PDR is significantly cheaper than traditional panel beating and produces better results on hail damage because it preserves the factory paint finish. A car that has been PDR repaired retains more resale value than one that has been repainted, because original factory paint is thicker, more durable, and reflects better under paint depth gauges used by buyers and dealers.
PDR rates vary by the number and severity of dents. A typical hail claim on a vehicle with moderate damage across four or five panels costs R3,000 to R8,000 for PDR. Severe damage, or damage to aluminium panels (which are harder to work with), can cost R10,000 to R20,000.

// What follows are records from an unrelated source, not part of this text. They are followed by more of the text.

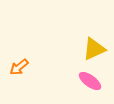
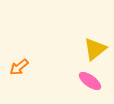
yellow triangle: moved 1 px right; rotated 15 degrees counterclockwise
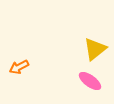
orange arrow: rotated 12 degrees clockwise
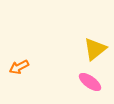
pink ellipse: moved 1 px down
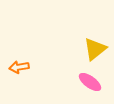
orange arrow: rotated 18 degrees clockwise
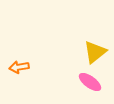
yellow triangle: moved 3 px down
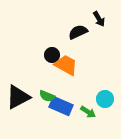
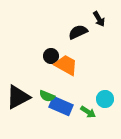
black circle: moved 1 px left, 1 px down
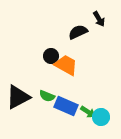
cyan circle: moved 4 px left, 18 px down
blue rectangle: moved 5 px right
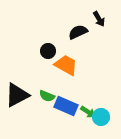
black circle: moved 3 px left, 5 px up
black triangle: moved 1 px left, 2 px up
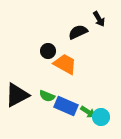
orange trapezoid: moved 1 px left, 1 px up
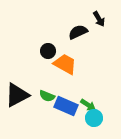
green arrow: moved 7 px up
cyan circle: moved 7 px left, 1 px down
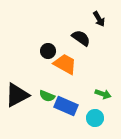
black semicircle: moved 3 px right, 6 px down; rotated 60 degrees clockwise
green arrow: moved 15 px right, 11 px up; rotated 14 degrees counterclockwise
cyan circle: moved 1 px right
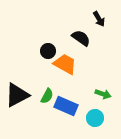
green semicircle: rotated 84 degrees counterclockwise
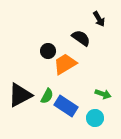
orange trapezoid: rotated 60 degrees counterclockwise
black triangle: moved 3 px right
blue rectangle: rotated 10 degrees clockwise
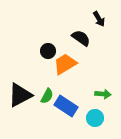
green arrow: rotated 14 degrees counterclockwise
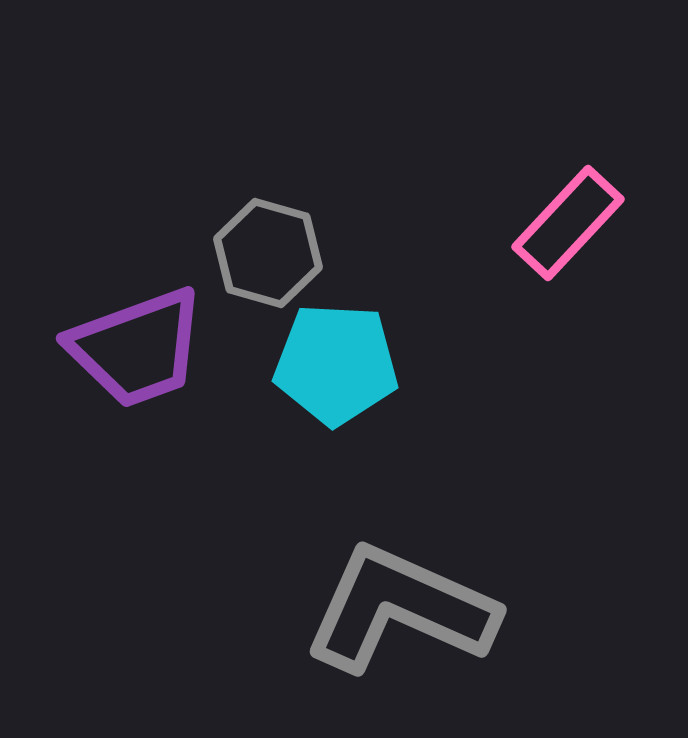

Where PDR is not possible — where the paint has cracked, the panel is creased rather than dented, or the damage is too severe — traditional panel beating and repainting is required.
Choosing a Repair Shop
After a major hailstorm, the repair market becomes chaotic. Mobile PDR operators from other provinces descend on affected cities, quality is highly variable, and some operators disappear before completing work or honouring guarantees.
A safer approach:
- Use your insurer's preferred or approved repairer if they have one — these shops have been assessed and are contractually accountable to the insurer
- If choosing your own repairer, ask specifically how long they have operated in your area, whether they have a physical address, and what their guarantee terms are
- Ask for a written repair quote with a specific list of panels being repaired and the method to be used
- Get at least two quotes if going outside the insurer's network
- Avoid anyone who approaches you unsolicited at a shopping centre or petrol station offering on-the-spot repairs — this is how many post-hail scams operate
Watch Out for These Scams
Hail events reliably attract opportunistic operators. Common scams:
- Upselling during repair — "we found additional damage" partway through the job. Get a comprehensive written quote before work starts.
- Ghost repairs — you pay (or your insurer pays) for work not fully completed. Inspect the car thoroughly before signing off.
- Panel replacement instead of PDR — some unscrupulous shops replace panels (more expensive, billable to insurer) when PDR would have sufficed. If you have doubts about whether replacement was necessary, ask for the old panel to be returned.
- Shoddy PDR — poorly performed PDR can leave stretch marks in the paint or incompletely worked dents. Inspect the car in open shade at a low angle before accepting the vehicle back.
What If You Are Not Insured?
If you do not have comprehensive insurance, you will be paying for hail repairs out of pocket. In this case:
- Get three written quotes from established shops
- Prioritise PDR for dents that have not broken the paint — it is significantly cheaper than panel and paint
- Be aware that dent damage that is left unrepaired can promote rust at the edges of the affected area, particularly on older vehicles with thinner clear coat
- If the damage is purely cosmetic and the vehicle is older, weigh the repair cost against the vehicle's value before committing to a full repair
The Bottom Line
Hail damage is stressful but almost always repairable. Document immediately, contact your insurer before committing to a repairer, use a shop with a verifiable track record, and inspect the work thoroughly before signing off. A good PDR technician can restore a hail-battered car to a condition that is genuinely difficult to distinguish from pre-damage — but only if you choose the right one.